Charles Péguy, dir. Camille Riquier
(Les cahiers du Cerf , 2014)
Dans la floraison de publications sur Charles Péguy en ce centenaire, jusqu’à présent deux sortent du lot. Il y a le livre lumineux de Benoît Chantre, Péguy, point final (Le Félin, 2014), salué comme il se doit par beaucoup et sur lequel je ne reviendrai pas. Et il y a ce collectif, cette œuvre collective, dirigée par Camille Riquier (qui a aussi dirigé pour Nunc un dossier sur Péguy en février dernier, dans le numéro 32). Pour l’occasion, les éditions du Cerf ressuscitent la revue de leurs origines – La vie spirituelle – sous la forme des « Cahiers du Cerf ». Sans être un sommet de publication, leur papier épais et leur forme robuste rappellent quelque peu les Cahiers de la Quinzaine et viennent saluer dignement non pas la mémoire, encore moins la mort, mais la vie même de la pensée de Péguy.
Et, pour dire la vie de la « pensée Péguy », il s’agit de dire « Péguy philosophe », une pensée qui saisit chacun à son heure : comme le dit Bruno Latour, « chacun ouvre Péguy seul.» Ce n’est, hélas, pas souvent vrai, tant les gangues exégétiques enferment Péguy dans le national, le terrien, le socialiste, le dreyfusard, le converti, le héros de 14, etc., etc.
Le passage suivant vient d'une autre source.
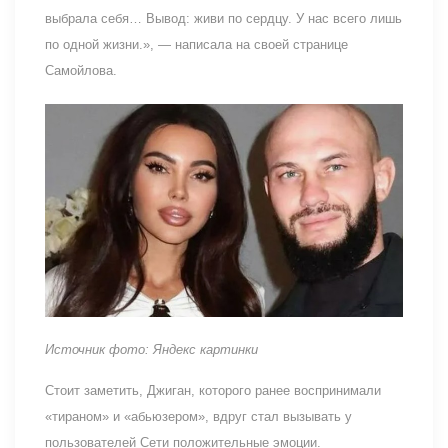
выбрала себя… Вывод: живи по сердцу. У нас всего лишь
по одной жизни.», — написала на своей странице
Самойлова.
Источник фото: Яндекс картинки
Стоит заметить, Джиган, которого ранее воспринимали
«тираном» и «абьюзером», вдруг стал вызывать у
пользователей Сети положительные эмоции.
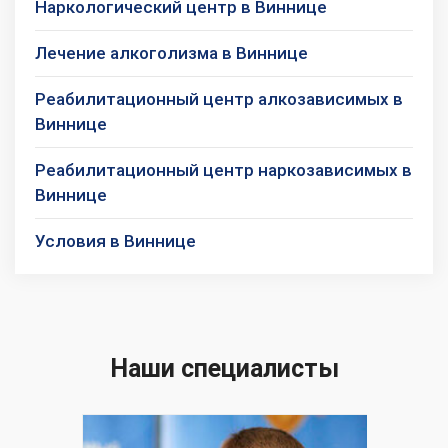
Наркологический центр в Виннице
Лечение алкоголизма в Виннице
Реабилитационный центр алкозависимых в
Виннице
Реабилитационный центр наркозависимых в
Виннице
Условия в Виннице
Наши специалисты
Aussi fallait-il sans doute prendre un levier qui permette de déplacer tout cela, et celui de Péguy comme philosophe est des plus efficaces comme les contributions de ce beau dossier le montrent. Péguy philosophe car il met en branle nos pensers, il invite à la reprise – nombre de contributions ne font pas l’économie du style, de ce style entêtant et encharnant –, sans jamais chercher à « faire du Péguy », principal écueil.
Chacun de ces face-à-face part de questions de Péguy – la mémoire, la répétition, l’histoire, la modernité, la langue, le spirituel, etc. – et de celle du contributeur, qu’il s’agisse du langage pour Alexandre de Vitry, de la sortie de la modernité pour Bruno Latour, des rapports entre science et vérité pour Isabelle Stengers, etc. Les liens aussi se tissent entre Péguy et ses « contemporains », de Bergson à Deleuze, de Bernanos à Jaurés, de Pascal à Jünger (et j’en passe), dans cette temporalité si essentiellement paradoxal au sein de laquelle Péguy nous renvoie : « Une révolution est un appel d’une tradition moins parfaite à une tradition plus parfaite, un appel d’une tradition moins profonde à une tradition plus profonde, un reculement de tradition, un dépassement en profondeur. »
Que « chacun ouvre Péguy seul », c’est bien certain, mais lorsque cela se vit dans un collectif aussi cohérent, alors la solitude se fait ressourcement.